INSTRUCTIONS TO FOLLOW: In the article on business planning for climate change, which two events from this summer are given as examples of low-probability, high-consequence events?

QUOTED TEXT:
How Businesses Can Plan for the Unpredictability of Climate Change

With managers across industries under pressure to develop sophisticated views about how climate change will impact their companies, it might seem natural to look to the insurance industry for guidance on how to act and communicate about risks and opportunities.

After all, with climate change threatening to increase the severity of humanitarian crises, economic disruptions, and weather-related disasters — which, in the last half century, have cost more than a trillion dollars and killed more than 800,000 people (PDF) — the insurance sector is being called on (PDF) to play a special role in helping society to adapt to climate change.

Unfortunately, even the insurance industry lacks the coveted crystal ball that would preview exactly how climate change will impact us. That’s partly because prediction works by projecting future events based on past experiences, such as showing what the average distribution of the next thousand hurricanes in the Gulf of Mexico might look like. Climate change variables can be factored in, but what to include and how much to adjust them remains largely guesswork.

Even if we had the parameters to guarantee more statistical accuracy, we would still be at the mercy of what matters most: low-probability, high-consequence events that happen once in a generation, such as this summer’s heat wave in Russia and floods in Pakistan. Such outliers are hard to pinpoint in advance, yet these are precisely what the Intergovernmental Panel on Climate Change (IPCC) says business should be most worried about.

Data records:

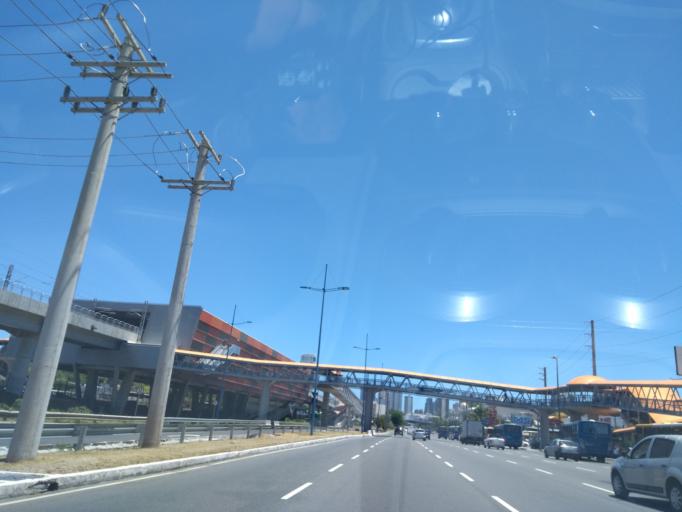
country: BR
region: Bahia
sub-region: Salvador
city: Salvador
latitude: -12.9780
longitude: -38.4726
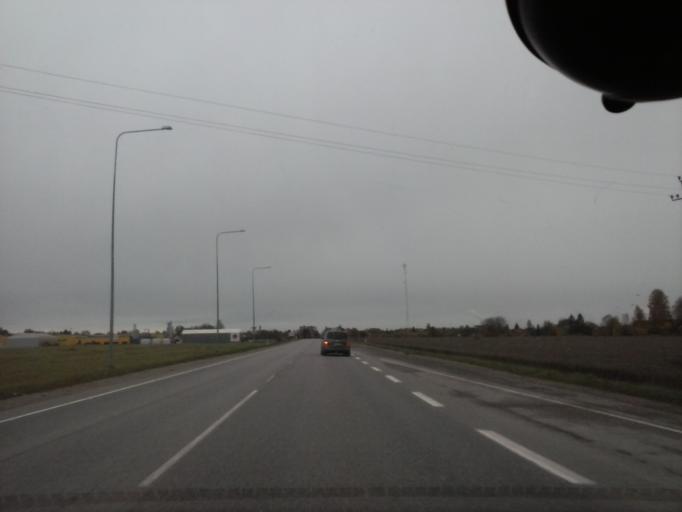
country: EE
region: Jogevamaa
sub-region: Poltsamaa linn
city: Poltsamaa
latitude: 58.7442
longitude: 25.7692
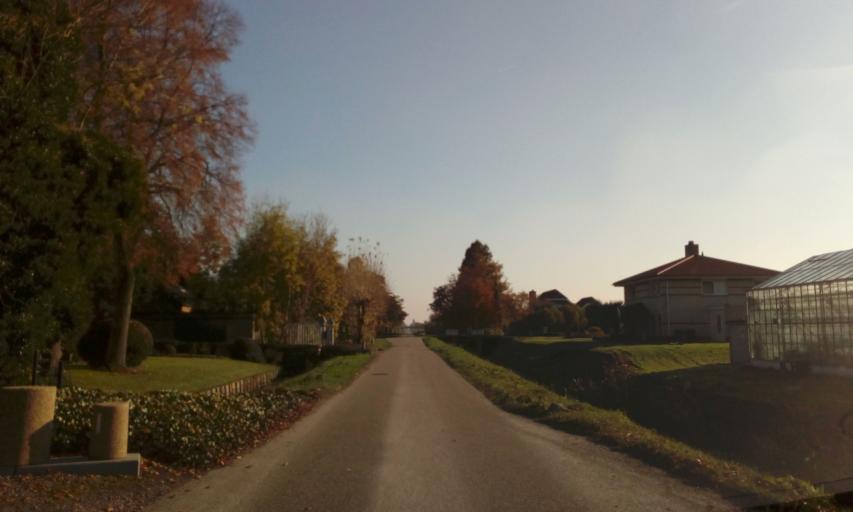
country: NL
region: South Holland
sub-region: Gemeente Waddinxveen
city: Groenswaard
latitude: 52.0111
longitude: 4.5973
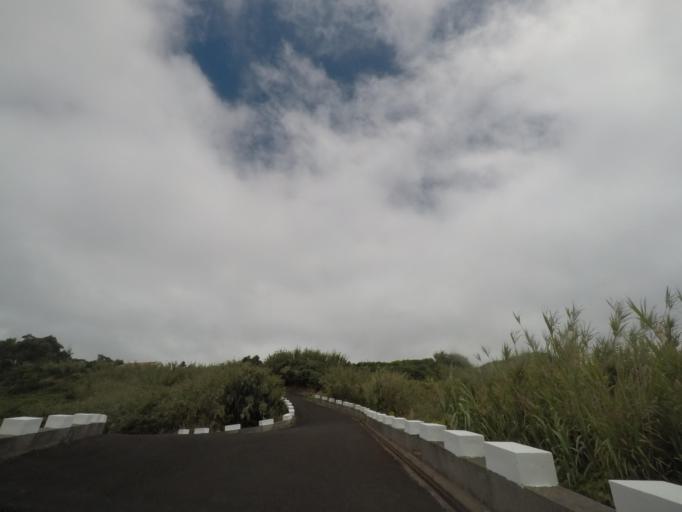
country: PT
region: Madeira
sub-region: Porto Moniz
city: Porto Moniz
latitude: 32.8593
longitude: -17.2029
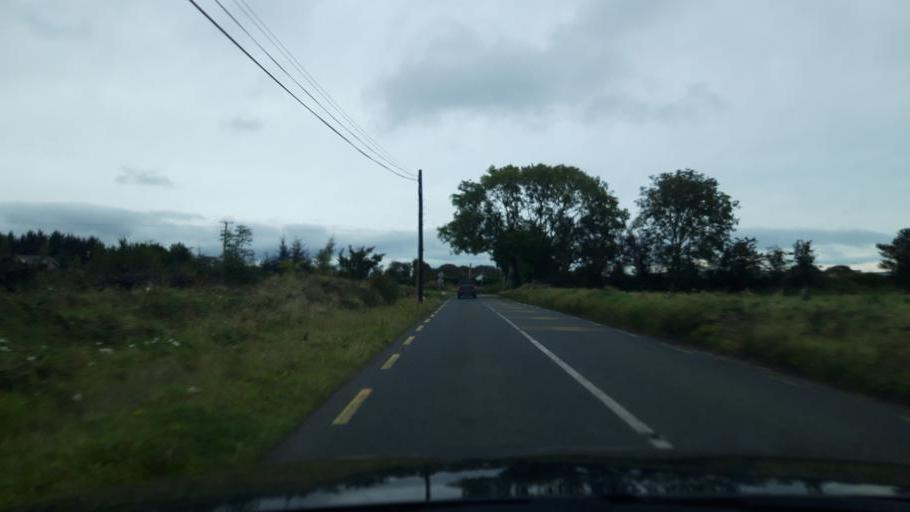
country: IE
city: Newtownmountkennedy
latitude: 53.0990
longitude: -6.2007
--
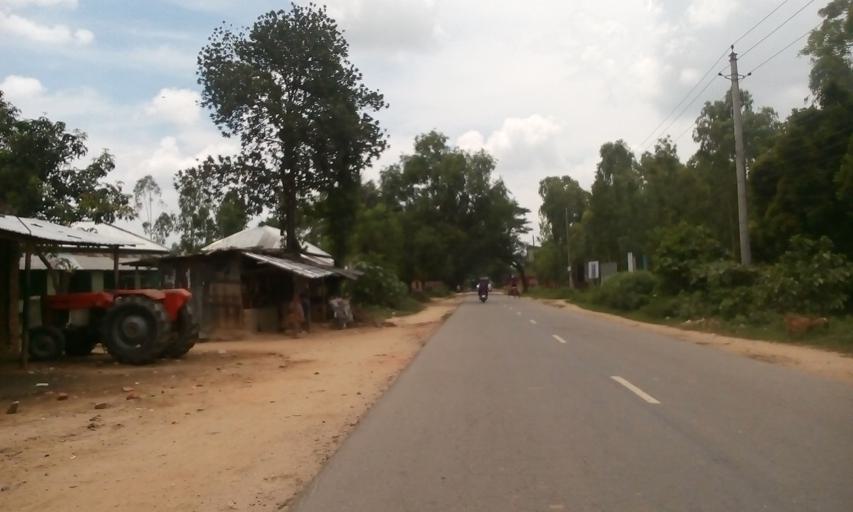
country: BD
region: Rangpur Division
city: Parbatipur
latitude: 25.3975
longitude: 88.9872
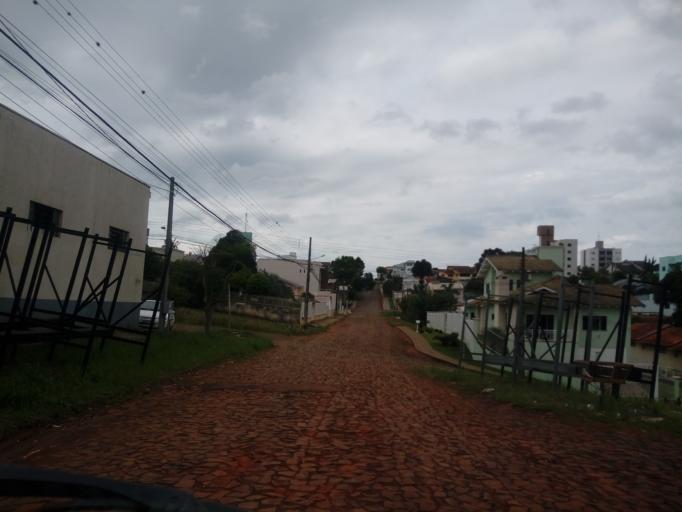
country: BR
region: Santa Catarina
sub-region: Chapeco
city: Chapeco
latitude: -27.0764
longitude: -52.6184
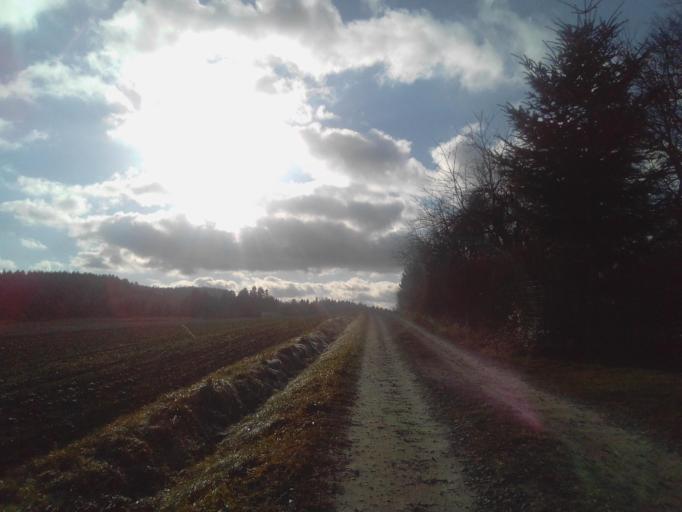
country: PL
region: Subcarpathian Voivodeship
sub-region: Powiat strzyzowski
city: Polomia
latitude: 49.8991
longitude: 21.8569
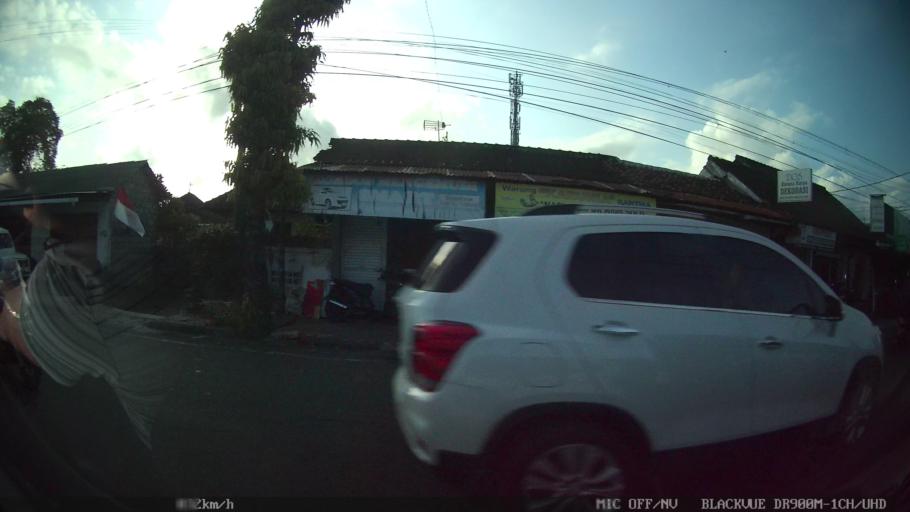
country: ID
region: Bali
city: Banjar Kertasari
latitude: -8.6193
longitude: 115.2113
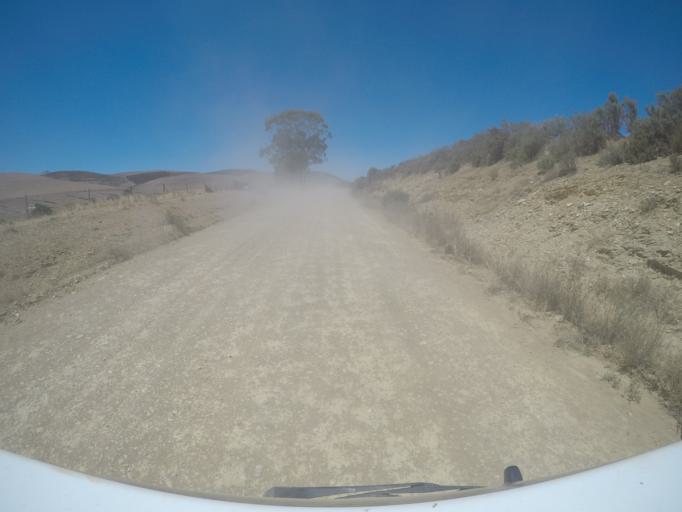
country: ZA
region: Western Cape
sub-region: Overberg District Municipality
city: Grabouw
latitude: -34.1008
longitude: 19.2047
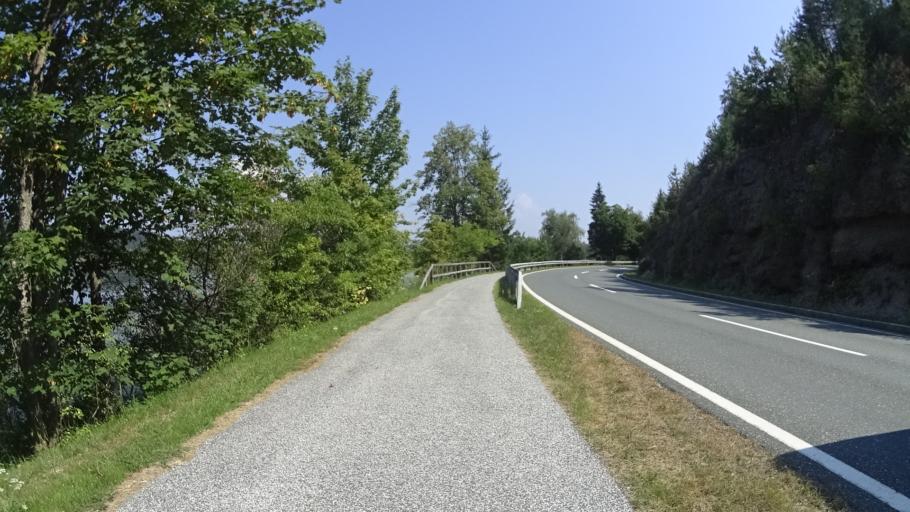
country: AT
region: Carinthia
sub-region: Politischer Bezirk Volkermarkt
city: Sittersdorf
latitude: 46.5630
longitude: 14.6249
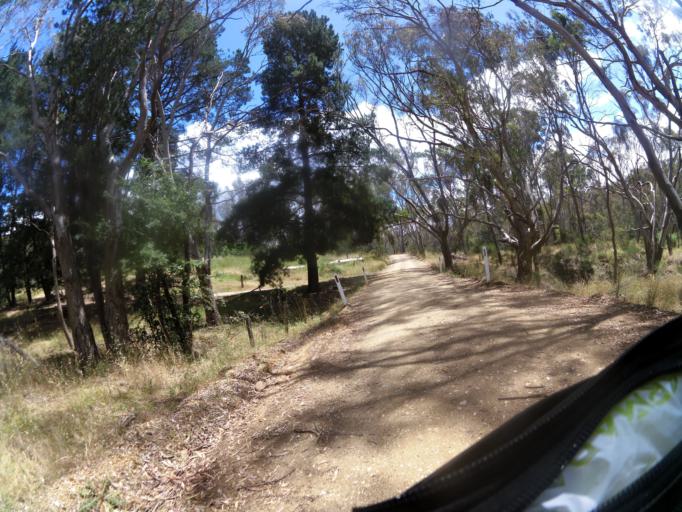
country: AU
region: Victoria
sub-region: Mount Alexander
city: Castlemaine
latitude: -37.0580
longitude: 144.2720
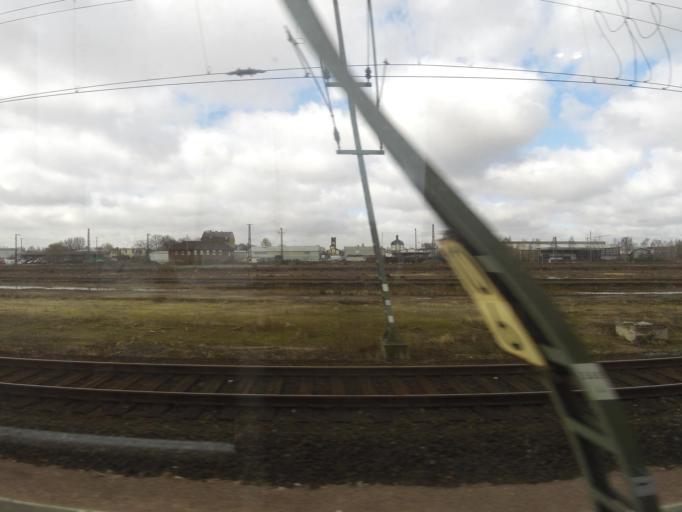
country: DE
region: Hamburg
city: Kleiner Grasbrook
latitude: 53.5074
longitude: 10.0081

RESULT FOR THIS EXERCISE: The heat wave in Russia and the floods in Pakistan.